━━━━━ Information shown

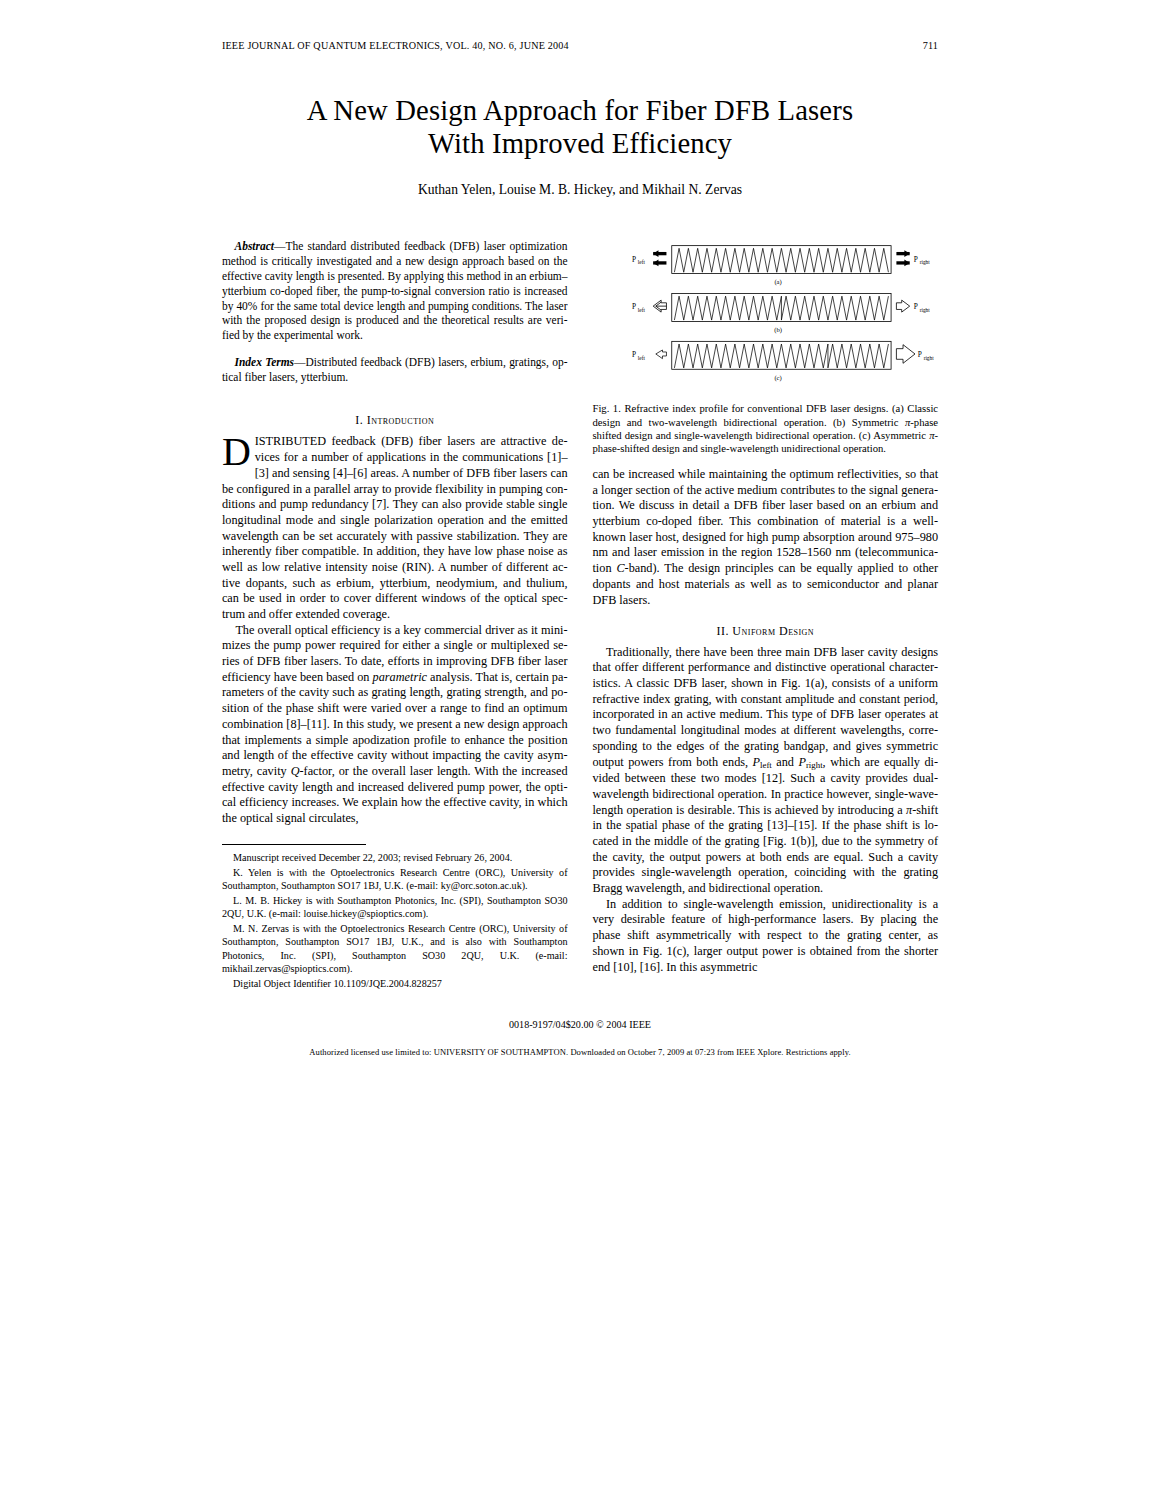IEEE JOURNAL OF QUANTUM ELECTRONICS, VOL. 40, NO. 6, JUNE 2004
711
A New Design Approach for Fiber DFB Lasers
With Improved Efficiency
Kuthan Yelen, Louise M. B. Hickey, and Mikhail N. Zervas
Abstract—The standard distributed feedback (DFB) laser optimization method is critically investigated and a new design approach based on the effective cavity length is presented. By applying this method in an erbium–ytterbium co-doped fiber, the pump-to-signal conversion ratio is increased by 40% for the same total device length and pumping conditions. The laser with the proposed design is produced and the theoretical results are verified by the experimental work.
Index Terms—Distributed feedback (DFB) lasers, erbium, gratings, optical fiber lasers, ytterbium.
I. Introduction
DISTRIBUTED feedback (DFB) fiber lasers are attractive devices for a number of applications in the communications [1]–[3] and sensing [4]–[6] areas. A number of DFB fiber lasers can be configured in a parallel array to provide flexibility in pumping conditions and pump redundancy [7]. They can also provide stable single longitudinal mode and single polarization operation and the emitted wavelength can be set accurately with passive stabilization. They are inherently fiber compatible. In addition, they have low phase noise as well as low relative intensity noise (RIN). A number of different active dopants, such as erbium, ytterbium, neodymium, and thulium, can be used in order to cover different windows of the optical spectrum and offer extended coverage.
The overall optical efficiency is a key commercial driver as it minimizes the pump power required for either a single or multiplexed series of DFB fiber lasers. To date, efforts in improving DFB fiber laser efficiency have been based on parametric analysis. That is, certain parameters of the cavity such as grating length, grating strength, and position of the phase shift were varied over a range to find an optimum combination [8]–[11]. In this study, we present a new design approach that implements a simple apodization profile to enhance the position and length of the effective cavity without impacting the cavity asymmetry, cavity Q-factor, or the overall laser length. With the increased effective cavity length and increased delivered pump power, the optical efficiency increases. We explain how the effective cavity, in which the optical signal circulates,
Manuscript received December 22, 2003; revised February 26, 2004.
K. Yelen is with the Optoelectronics Research Centre (ORC), University of Southampton, Southampton SO17 1BJ, U.K. (e-mail: ky@orc.soton.ac.uk).
L. M. B. Hickey is with Southampton Photonics, Inc. (SPI), Southampton SO30 2QU, U.K. (e-mail: louise.hickey@spioptics.com).
M. N. Zervas is with the Optoelectronics Research Centre (ORC), University of Southampton, Southampton SO17 1BJ, U.K., and is also with Southampton Photonics, Inc. (SPI), Southampton SO30 2QU, U.K. (e-mail: mikhail.zervas@spioptics.com).
Digital Object Identifier 10.1109/JQE.2004.828257
P left P right (a) P left P right (b) P left P right (c)
Fig. 1. Refractive index profile for conventional DFB laser designs. (a) Classic design and two-wavelength bidirectional operation. (b) Symmetric π-phase shifted design and single-wavelength bidirectional operation. (c) Asymmetric π-phase-shifted design and single-wavelength unidirectional operation.
can be increased while maintaining the optimum reflectivities, so that a longer section of the active medium contributes to the signal generation. We discuss in detail a DFB fiber laser based on an erbium and ytterbium co-doped fiber. This combination of material is a well-known laser host, designed for high pump absorption around 975–980 nm and laser emission in the region 1528–1560 nm (telecommunication C-band). The design principles can be equally applied to other dopants and host materials as well as to semiconductor and planar DFB lasers.
II. Uniform Design
Traditionally, there have been three main DFB laser cavity designs that offer different performance and distinctive operational characteristics. A classic DFB laser, shown in Fig. 1(a), consists of a uniform refractive index grating, with constant amplitude and constant period, incorporated in an active medium. This type of DFB laser operates at two fundamental longitudinal modes at different wavelengths, corresponding to the edges of the grating bandgap, and gives symmetric output powers from both ends, Pleft and Pright, which are equally divided between these two modes [12]. Such a cavity provides dual-wavelength bidirectional operation. In practice however, single-wavelength operation is desirable. This is achieved by introducing a π-shift in the spatial phase of the grating [13]–[15]. If the phase shift is located in the middle of the grating [Fig. 1(b)], due to the symmetry of the cavity, the output powers at both ends are equal. Such a cavity provides single-wavelength operation, coinciding with the grating Bragg wavelength, and bidirectional operation.
In addition to single-wavelength emission, unidirectionality is a very desirable feature of high-performance lasers. By placing the phase shift asymmetrically with respect to the grating center, as shown in Fig. 1(c), larger output power is obtained from the shorter end [10], [16]. In this asymmetric
0018-9197/04$20.00 © 2004 IEEE
Authorized licensed use limited to: UNIVERSITY OF SOUTHAMPTON. Downloaded on October 7, 2009 at 07:23 from IEEE Xplore. Restrictions apply.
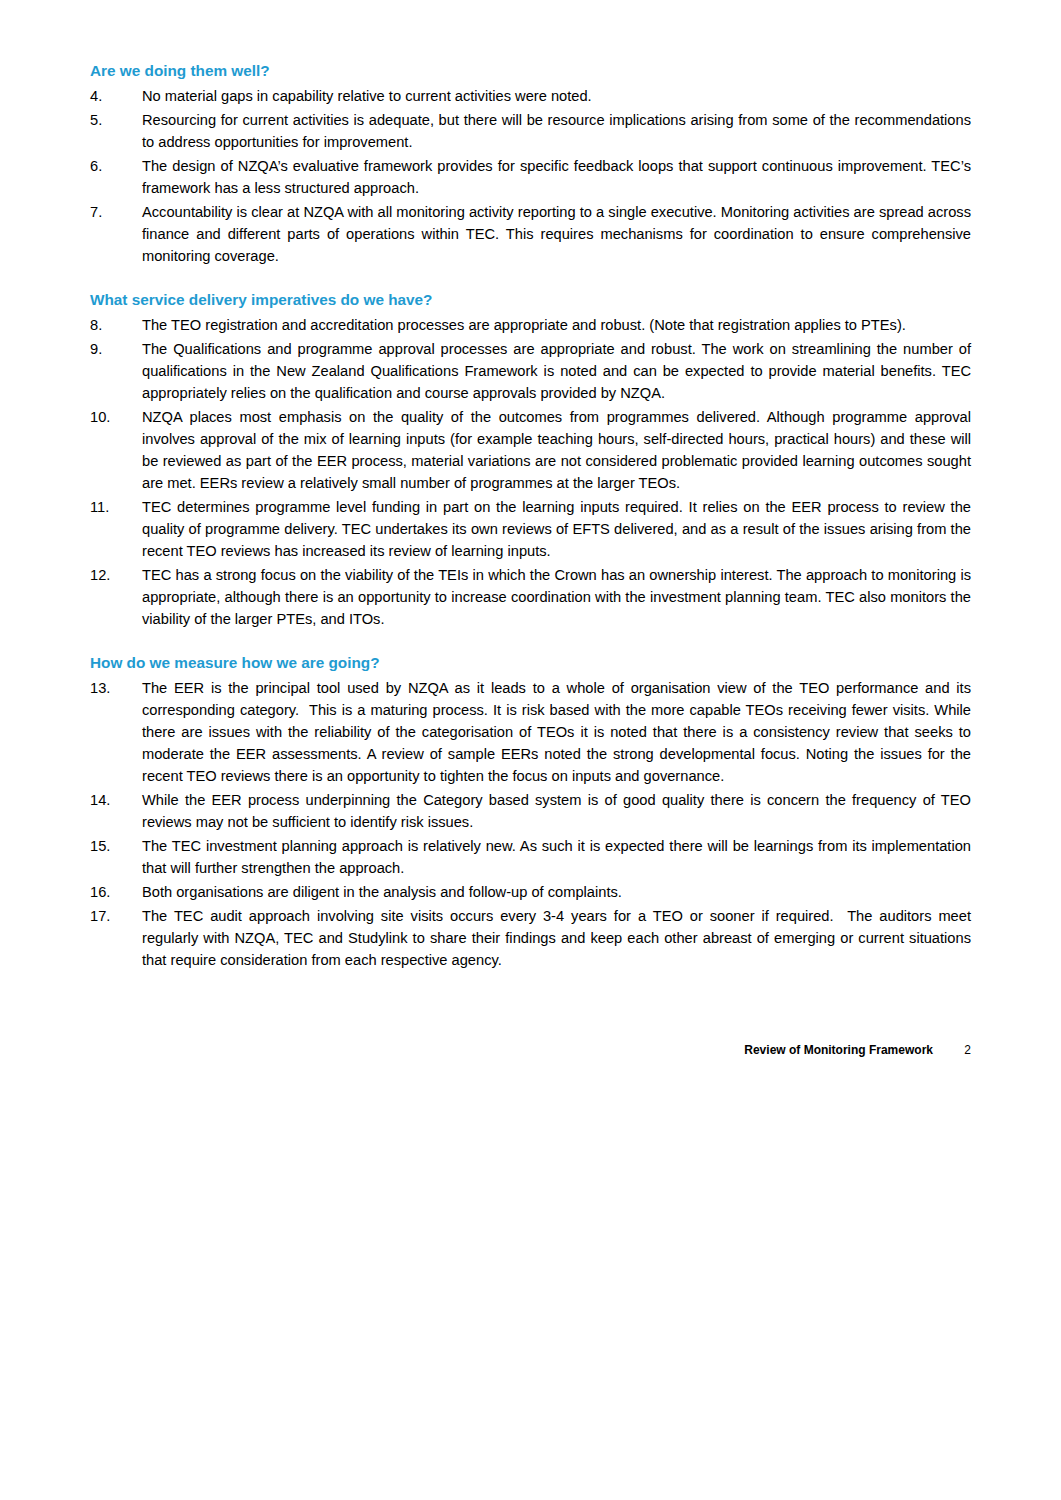Are we doing them well?
4. No material gaps in capability relative to current activities were noted.
5. Resourcing for current activities is adequate, but there will be resource implications arising from some of the recommendations to address opportunities for improvement.
6. The design of NZQA’s evaluative framework provides for specific feedback loops that support continuous improvement. TEC’s framework has a less structured approach.
7. Accountability is clear at NZQA with all monitoring activity reporting to a single executive. Monitoring activities are spread across finance and different parts of operations within TEC. This requires mechanisms for coordination to ensure comprehensive monitoring coverage.
What service delivery imperatives do we have?
8. The TEO registration and accreditation processes are appropriate and robust. (Note that registration applies to PTEs).
9. The Qualifications and programme approval processes are appropriate and robust. The work on streamlining the number of qualifications in the New Zealand Qualifications Framework is noted and can be expected to provide material benefits. TEC appropriately relies on the qualification and course approvals provided by NZQA.
10. NZQA places most emphasis on the quality of the outcomes from programmes delivered. Although programme approval involves approval of the mix of learning inputs (for example teaching hours, self-directed hours, practical hours) and these will be reviewed as part of the EER process, material variations are not considered problematic provided learning outcomes sought are met. EERs review a relatively small number of programmes at the larger TEOs.
11. TEC determines programme level funding in part on the learning inputs required. It relies on the EER process to review the quality of programme delivery. TEC undertakes its own reviews of EFTS delivered, and as a result of the issues arising from the recent TEO reviews has increased its review of learning inputs.
12. TEC has a strong focus on the viability of the TEIs in which the Crown has an ownership interest. The approach to monitoring is appropriate, although there is an opportunity to increase coordination with the investment planning team. TEC also monitors the viability of the larger PTEs, and ITOs.
How do we measure how we are going?
13. The EER is the principal tool used by NZQA as it leads to a whole of organisation view of the TEO performance and its corresponding category. This is a maturing process. It is risk based with the more capable TEOs receiving fewer visits. While there are issues with the reliability of the categorisation of TEOs it is noted that there is a consistency review that seeks to moderate the EER assessments. A review of sample EERs noted the strong developmental focus. Noting the issues for the recent TEO reviews there is an opportunity to tighten the focus on inputs and governance.
14. While the EER process underpinning the Category based system is of good quality there is concern the frequency of TEO reviews may not be sufficient to identify risk issues.
15. The TEC investment planning approach is relatively new. As such it is expected there will be learnings from its implementation that will further strengthen the approach.
16. Both organisations are diligent in the analysis and follow-up of complaints.
17. The TEC audit approach involving site visits occurs every 3-4 years for a TEO or sooner if required. The auditors meet regularly with NZQA, TEC and Studylink to share their findings and keep each other abreast of emerging or current situations that require consideration from each respective agency.
Review of Monitoring Framework 2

━━━━━━━━━━

* _Task details_:
Copy out, in full, each line above that has the word "Optoelectronics" in it.

* _Result of this exercise_:
K. Yelen is with the Optoelectronics Research Centre (ORC), University of Southampton, Southampton SO17 1BJ, U.K. (e-mail: ky@orc.soton.ac.uk).
M. N. Zervas is with the Optoelectronics Research Centre (ORC), University of Southampton, Southampton SO17 1BJ, U.K., and is also with Southampton Photonics, Inc. (SPI), Southampton SO30 2QU, U.K. (e-mail: mikhail.zervas@spioptics.com).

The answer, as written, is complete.